→ **Requirement**:
Write out the entries below exactly, from the first line to the one with "positivity in cells", both ends included.

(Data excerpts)
= = = = =

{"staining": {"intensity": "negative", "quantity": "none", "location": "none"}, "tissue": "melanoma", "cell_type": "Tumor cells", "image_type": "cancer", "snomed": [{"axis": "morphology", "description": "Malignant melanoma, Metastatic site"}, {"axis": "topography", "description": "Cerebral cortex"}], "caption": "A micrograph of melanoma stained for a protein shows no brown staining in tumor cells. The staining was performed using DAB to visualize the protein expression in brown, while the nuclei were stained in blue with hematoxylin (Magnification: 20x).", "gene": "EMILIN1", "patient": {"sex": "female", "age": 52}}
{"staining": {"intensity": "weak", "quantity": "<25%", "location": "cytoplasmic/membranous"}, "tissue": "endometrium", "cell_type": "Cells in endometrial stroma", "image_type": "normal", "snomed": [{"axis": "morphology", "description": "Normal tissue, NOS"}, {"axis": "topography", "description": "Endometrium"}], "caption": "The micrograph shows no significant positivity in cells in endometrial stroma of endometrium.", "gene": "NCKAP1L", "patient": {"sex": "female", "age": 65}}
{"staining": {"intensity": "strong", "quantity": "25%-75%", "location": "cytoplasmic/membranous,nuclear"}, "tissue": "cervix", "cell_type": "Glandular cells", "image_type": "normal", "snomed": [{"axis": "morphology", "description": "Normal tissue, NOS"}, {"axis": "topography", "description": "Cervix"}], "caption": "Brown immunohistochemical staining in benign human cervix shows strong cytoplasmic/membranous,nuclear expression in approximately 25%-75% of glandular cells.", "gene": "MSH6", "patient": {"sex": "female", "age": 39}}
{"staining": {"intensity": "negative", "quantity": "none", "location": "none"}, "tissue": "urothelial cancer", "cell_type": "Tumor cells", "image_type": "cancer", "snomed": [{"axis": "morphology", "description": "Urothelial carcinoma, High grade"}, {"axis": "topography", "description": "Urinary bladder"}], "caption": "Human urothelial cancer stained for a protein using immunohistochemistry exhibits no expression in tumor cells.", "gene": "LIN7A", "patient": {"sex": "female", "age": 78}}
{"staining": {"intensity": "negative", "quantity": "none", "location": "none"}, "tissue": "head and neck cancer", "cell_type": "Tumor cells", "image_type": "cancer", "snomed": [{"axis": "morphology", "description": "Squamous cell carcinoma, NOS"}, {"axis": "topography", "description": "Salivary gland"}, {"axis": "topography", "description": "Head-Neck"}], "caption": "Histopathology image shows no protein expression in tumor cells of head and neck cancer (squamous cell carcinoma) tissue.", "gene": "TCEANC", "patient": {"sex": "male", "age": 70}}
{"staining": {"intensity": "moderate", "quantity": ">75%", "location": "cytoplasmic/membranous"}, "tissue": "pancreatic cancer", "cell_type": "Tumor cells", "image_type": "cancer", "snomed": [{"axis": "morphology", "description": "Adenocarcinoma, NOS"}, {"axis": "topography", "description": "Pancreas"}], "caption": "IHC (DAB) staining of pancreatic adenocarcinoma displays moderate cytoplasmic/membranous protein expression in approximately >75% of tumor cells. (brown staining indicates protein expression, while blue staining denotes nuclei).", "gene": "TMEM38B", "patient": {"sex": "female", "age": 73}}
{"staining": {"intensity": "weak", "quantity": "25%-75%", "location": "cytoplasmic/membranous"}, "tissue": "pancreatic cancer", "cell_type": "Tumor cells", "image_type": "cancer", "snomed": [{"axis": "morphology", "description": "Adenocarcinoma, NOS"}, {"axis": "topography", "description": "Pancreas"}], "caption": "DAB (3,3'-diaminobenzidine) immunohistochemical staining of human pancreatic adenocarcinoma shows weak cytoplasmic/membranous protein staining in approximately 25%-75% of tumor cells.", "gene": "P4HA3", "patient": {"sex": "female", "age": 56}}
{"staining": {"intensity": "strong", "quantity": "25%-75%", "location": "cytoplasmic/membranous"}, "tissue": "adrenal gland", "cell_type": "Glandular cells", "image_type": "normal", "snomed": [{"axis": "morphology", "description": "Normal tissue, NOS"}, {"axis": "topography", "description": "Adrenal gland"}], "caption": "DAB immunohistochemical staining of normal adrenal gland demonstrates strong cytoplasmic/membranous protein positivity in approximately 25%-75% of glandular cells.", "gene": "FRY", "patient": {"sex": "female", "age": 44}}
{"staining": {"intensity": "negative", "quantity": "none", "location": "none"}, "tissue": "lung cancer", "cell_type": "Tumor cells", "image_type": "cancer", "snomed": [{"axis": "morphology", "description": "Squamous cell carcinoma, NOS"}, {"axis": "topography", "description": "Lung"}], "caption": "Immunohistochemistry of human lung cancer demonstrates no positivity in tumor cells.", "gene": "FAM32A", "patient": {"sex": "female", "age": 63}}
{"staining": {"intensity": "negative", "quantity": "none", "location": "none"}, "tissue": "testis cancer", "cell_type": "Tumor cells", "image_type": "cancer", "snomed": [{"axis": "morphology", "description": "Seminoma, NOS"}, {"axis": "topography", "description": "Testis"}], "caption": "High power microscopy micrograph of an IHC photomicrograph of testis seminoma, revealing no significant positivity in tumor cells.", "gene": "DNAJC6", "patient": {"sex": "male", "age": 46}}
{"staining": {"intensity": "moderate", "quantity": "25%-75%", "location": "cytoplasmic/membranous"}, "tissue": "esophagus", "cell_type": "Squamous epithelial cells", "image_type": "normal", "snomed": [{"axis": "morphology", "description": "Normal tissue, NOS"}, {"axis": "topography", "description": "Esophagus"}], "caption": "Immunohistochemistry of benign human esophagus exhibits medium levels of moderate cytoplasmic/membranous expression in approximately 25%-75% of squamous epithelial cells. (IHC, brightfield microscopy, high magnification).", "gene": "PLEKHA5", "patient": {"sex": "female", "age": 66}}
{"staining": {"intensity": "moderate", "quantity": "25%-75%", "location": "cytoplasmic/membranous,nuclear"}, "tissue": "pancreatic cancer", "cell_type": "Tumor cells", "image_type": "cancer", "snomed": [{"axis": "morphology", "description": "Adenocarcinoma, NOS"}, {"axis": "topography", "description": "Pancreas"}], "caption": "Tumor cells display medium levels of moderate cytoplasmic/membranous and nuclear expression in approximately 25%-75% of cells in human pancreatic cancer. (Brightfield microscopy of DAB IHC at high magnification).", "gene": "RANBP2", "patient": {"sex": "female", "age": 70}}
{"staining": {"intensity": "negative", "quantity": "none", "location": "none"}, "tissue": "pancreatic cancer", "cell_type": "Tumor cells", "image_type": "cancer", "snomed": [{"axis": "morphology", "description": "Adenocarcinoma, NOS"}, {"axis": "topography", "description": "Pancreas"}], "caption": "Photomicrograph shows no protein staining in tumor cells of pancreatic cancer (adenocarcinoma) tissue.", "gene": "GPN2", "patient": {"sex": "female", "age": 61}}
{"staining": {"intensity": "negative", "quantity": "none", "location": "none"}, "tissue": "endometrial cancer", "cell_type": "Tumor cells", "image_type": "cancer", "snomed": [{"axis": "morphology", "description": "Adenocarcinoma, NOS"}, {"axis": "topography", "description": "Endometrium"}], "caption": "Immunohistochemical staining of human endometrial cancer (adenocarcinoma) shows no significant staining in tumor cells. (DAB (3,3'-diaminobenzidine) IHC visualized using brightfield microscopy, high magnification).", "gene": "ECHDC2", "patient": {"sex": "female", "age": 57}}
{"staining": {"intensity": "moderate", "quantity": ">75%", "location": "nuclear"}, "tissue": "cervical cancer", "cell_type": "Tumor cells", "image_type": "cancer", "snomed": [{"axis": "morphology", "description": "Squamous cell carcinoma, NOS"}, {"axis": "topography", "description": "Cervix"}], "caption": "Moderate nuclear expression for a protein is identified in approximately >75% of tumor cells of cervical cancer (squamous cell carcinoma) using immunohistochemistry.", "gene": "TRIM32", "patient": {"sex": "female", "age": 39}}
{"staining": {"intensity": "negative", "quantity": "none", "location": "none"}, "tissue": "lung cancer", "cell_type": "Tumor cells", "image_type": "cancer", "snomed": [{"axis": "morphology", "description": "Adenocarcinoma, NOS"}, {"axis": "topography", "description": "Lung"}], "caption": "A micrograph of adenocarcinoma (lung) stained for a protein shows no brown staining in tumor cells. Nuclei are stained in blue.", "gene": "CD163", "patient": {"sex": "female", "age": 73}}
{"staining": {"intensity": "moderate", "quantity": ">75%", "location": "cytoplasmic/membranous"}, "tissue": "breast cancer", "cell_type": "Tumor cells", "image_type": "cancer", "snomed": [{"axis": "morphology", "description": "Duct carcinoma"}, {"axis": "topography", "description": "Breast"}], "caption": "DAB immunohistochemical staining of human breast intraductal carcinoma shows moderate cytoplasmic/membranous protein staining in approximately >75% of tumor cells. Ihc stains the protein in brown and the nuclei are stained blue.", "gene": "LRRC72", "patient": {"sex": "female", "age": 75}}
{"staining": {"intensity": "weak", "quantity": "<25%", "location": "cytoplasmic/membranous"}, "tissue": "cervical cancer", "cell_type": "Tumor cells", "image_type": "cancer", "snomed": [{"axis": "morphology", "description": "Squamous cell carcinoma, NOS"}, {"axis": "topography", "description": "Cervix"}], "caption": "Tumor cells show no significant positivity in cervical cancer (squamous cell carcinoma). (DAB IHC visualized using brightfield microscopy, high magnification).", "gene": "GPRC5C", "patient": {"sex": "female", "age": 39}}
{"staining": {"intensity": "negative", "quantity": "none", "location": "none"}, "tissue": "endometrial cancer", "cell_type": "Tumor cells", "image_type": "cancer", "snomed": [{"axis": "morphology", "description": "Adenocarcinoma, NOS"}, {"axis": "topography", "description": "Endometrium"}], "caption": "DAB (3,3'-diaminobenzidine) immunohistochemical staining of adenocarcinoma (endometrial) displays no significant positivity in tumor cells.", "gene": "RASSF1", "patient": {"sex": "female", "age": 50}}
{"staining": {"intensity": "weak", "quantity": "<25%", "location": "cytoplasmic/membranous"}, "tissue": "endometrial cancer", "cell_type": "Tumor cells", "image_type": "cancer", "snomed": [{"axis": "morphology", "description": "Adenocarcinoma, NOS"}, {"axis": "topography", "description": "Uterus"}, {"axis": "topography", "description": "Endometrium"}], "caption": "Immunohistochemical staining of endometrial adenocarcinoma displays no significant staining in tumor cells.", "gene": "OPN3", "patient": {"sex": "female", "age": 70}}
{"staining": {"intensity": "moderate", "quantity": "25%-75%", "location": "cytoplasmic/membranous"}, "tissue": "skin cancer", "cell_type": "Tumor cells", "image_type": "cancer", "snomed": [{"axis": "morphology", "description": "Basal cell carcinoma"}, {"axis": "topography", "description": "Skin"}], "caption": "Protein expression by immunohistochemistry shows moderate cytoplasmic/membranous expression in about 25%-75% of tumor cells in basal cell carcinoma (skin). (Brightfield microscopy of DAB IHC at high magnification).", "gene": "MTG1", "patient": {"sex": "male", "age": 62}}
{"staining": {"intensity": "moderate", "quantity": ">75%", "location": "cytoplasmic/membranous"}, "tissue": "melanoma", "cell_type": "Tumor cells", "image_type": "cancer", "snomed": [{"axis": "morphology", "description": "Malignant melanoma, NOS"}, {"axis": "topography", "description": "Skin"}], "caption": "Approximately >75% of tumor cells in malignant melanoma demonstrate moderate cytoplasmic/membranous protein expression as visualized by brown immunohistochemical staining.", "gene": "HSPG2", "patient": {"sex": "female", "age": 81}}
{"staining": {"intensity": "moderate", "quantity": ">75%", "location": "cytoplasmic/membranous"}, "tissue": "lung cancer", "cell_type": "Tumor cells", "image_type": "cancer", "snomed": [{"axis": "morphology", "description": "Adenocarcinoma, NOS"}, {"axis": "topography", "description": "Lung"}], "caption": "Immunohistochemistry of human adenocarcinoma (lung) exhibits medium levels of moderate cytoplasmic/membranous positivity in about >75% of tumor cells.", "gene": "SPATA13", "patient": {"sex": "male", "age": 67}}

= = = = =

→ **Exercise answer**:
{"staining": {"intensity": "negative", "quantity": "none", "location": "none"}, "tissue": "melanoma", "cell_type": "Tumor cells", "image_type": "cancer", "snomed": [{"axis": "morphology", "description": "Malignant melanoma, Metastatic site"}, {"axis": "topography", "description": "Cerebral cortex"}], "caption": "A micrograph of melanoma stained for a protein shows no brown staining in tumor cells. The staining was performed using DAB to visualize the protein expression in brown, while the nuclei were stained in blue with hematoxylin (Magnification: 20x).", "gene": "EMILIN1", "patient": {"sex": "female", "age": 52}}
{"staining": {"intensity": "weak", "quantity": "<25%", "location": "cytoplasmic/membranous"}, "tissue": "endometrium", "cell_type": "Cells in endometrial stroma", "image_type": "normal", "snomed": [{"axis": "morphology", "description": "Normal tissue, NOS"}, {"axis": "topography", "description": "Endometrium"}], "caption": "The micrograph shows no significant positivity in cells in endometrial stroma of endometrium.", "gene": "NCKAP1L", "patient": {"sex": "female", "age": 65}}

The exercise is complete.